THE SONG OF SPARROWS


     Sometimes it's hard to enter into the worlds of others particularly when a culture so dictates the unequal treatment of women.  I admit it, it's offputting and this was my initial experience of the opening of the Iranian film, Song of Sparrows where even a young girl of maybe 10 or 11 must cover herself up, away from the gaze of men.  But then when you wander in, you find the complexFroity of the lives and the stories which is ultimately what makes a film like this one a million times more engaging than the average Hollywood product which is, itself, usually rife with one kind of egregious sexism or another.

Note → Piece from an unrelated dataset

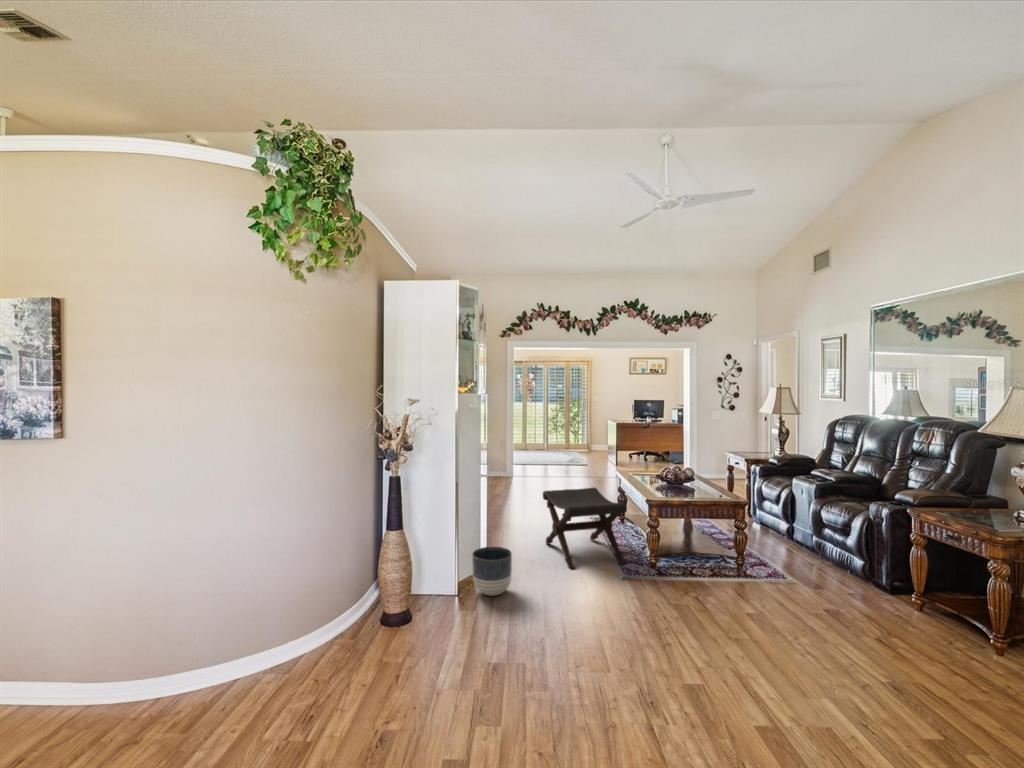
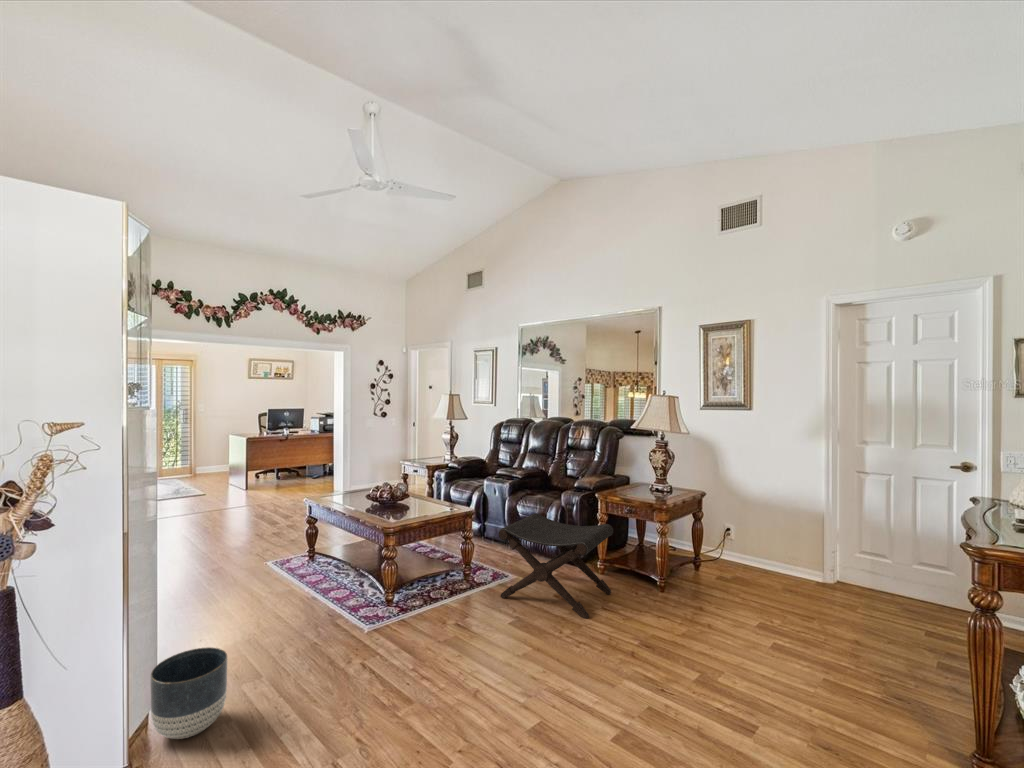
footstool: present [543,488,627,570] -> present [499,513,613,619]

     At the center of this story is Karim, an ostrich farm worker who lives in the country with his wife and 3 young children. When an unruly ostrich escapes and despite his best efforts, which include dressing up in some sort of ostrich costume, Karim is unable to recover the bird, he is fired.  Angered at his wife and childrens' efforts to earn money, Karim heads to the city where he finds he can make undreamed of amounts by giving people rides on the back of his small motorcycle.  Soon he is coopted by the acquisitive ways of modernity and starts lugging home piles of junk -- from window sashes to metal tubs which becomes a mountainous heap which literally crushes him.

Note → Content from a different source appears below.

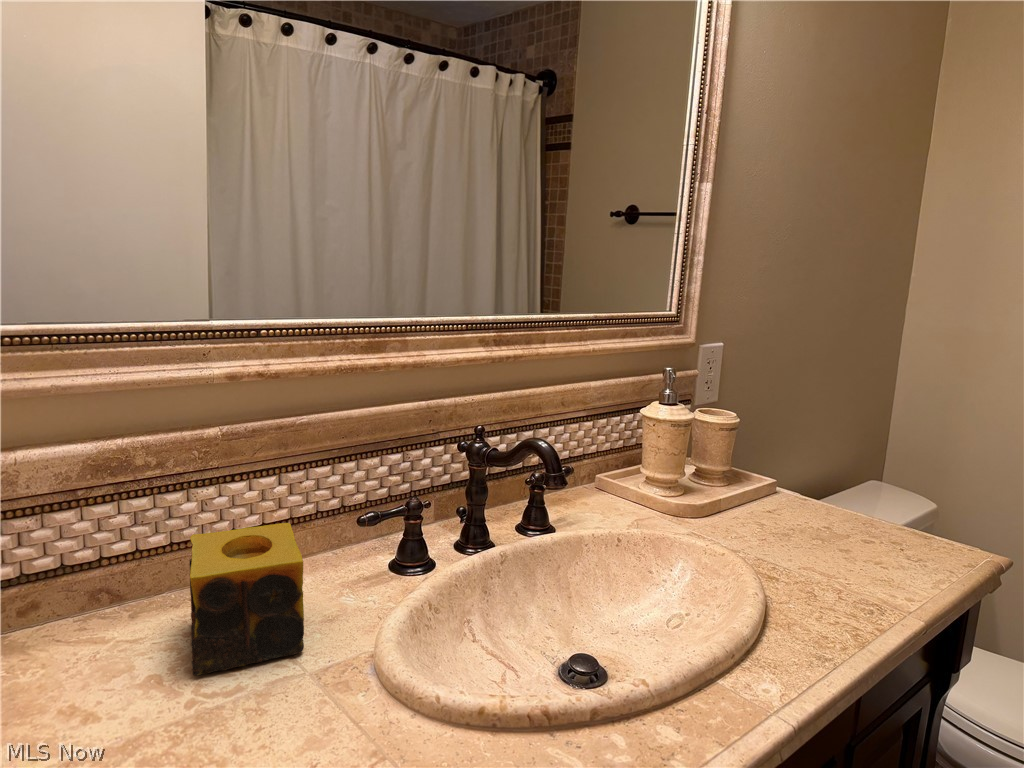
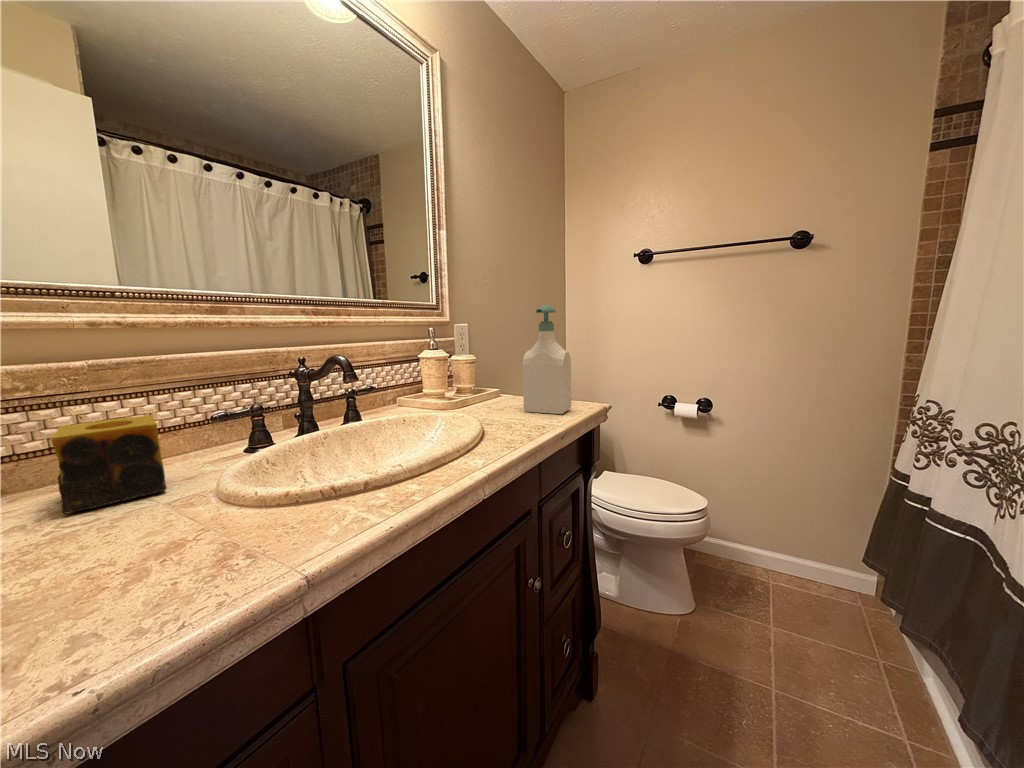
soap bottle: none [825,371,941,582] -> present [523,305,571,414]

    Director Majid Majidi's aim was to portray the way in which the trappings of modernity often wind up trapping us and if that sounds preachy the skill of the filmmaker makes it a lyrical observation rather than a polemical rant.  First, the film is shot so exquisitely and since most of it takes place in the wide open spaces of it's rural location, it becomes  more of a meditation than an instruction.  At the same time, perhaps as a person of my place and time, I was sucked in and excited by Karim's entrepreneurial opportunity:  one can actually make money giving rides on the back of one's motorcycle?  Sign me up!  

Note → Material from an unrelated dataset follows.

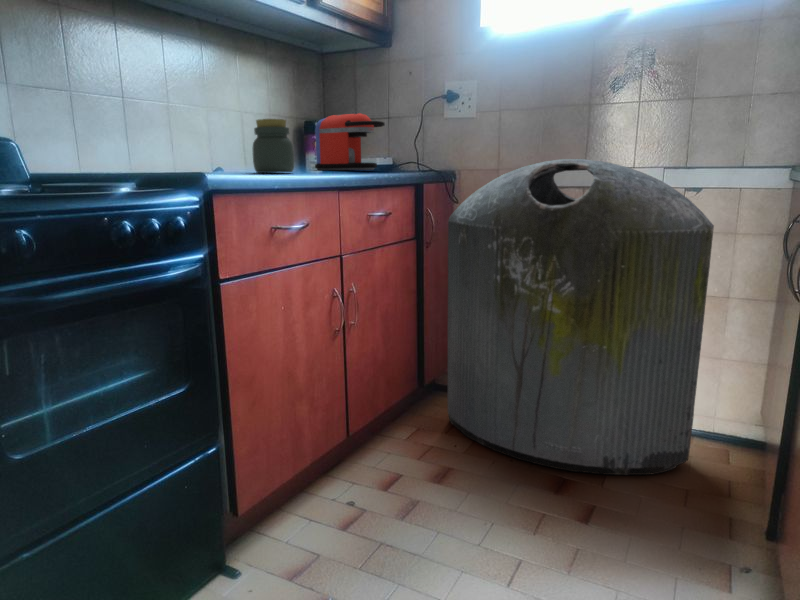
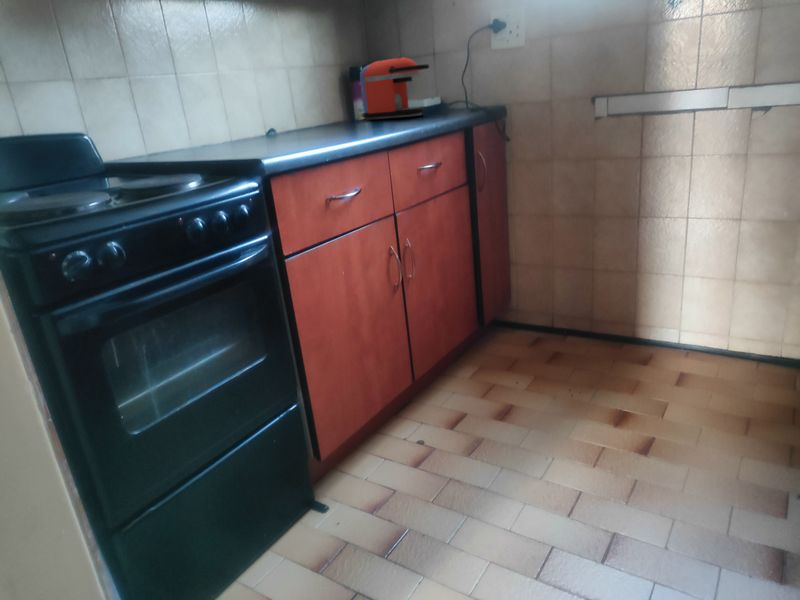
jar: present [253,119,294,173] -> none [301,83,342,138]
trash can: present [447,159,714,475] -> none [500,89,781,407]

     Yet in a film like this one is invited to examine that impulse as the observer.  Once Karim is incapacitated his world is opened up in a new direction: he is forced to let his wife and children care for him.  He adopts a somewhat different relationship to his community, to his neighbors and former co-workers.  

     From films as diverse as Chaplin's Modern Times to the hilariously banal The Jerk, film has examined the siren song of cities, with their industries that prey upon us either crushing us completely or turning us into greedy evildoers.  Dickens documented this beautifully at the turn of the 19th century and it is true to a certain degree.  On the other hand, the rural realities of the 21st century are not as charmingly romantic as the small town nostalgia traffickers would like us to believe as the agrarian way of life is not self-sustaining anymore.

At the end of this film, the wayward ostrich returns and presumably Karim will return to his old job.  Yet he is clearly changed.  Has he and we learned our lesson, how to balance the demands of the modern with the ability to step back and live simply and sustainably?  This film leaves some room for you to come to your own conclusions, something I always greatly appreciate.

The Song of Sparrows is currently playing in theaters.

Directed and produced by Majid Majidi; written by Majid Majidi and Meharan Kashani; cinematography by Tooraj Mansoouri; music by Hossein Alizadeh and edited by Hassan Hassandoost.  Released by Regent Releasing.  Running time: 96 minutes in Farsi with English subtitles.

With: Reza Naji (Karim); Maryam Akbari (Narges); Kamran Dehgan (Abbas); Hamed Aghazi (Hussein); Shabnam Akhlaghi (Haniyeh); Neshat Nazari (Zahra).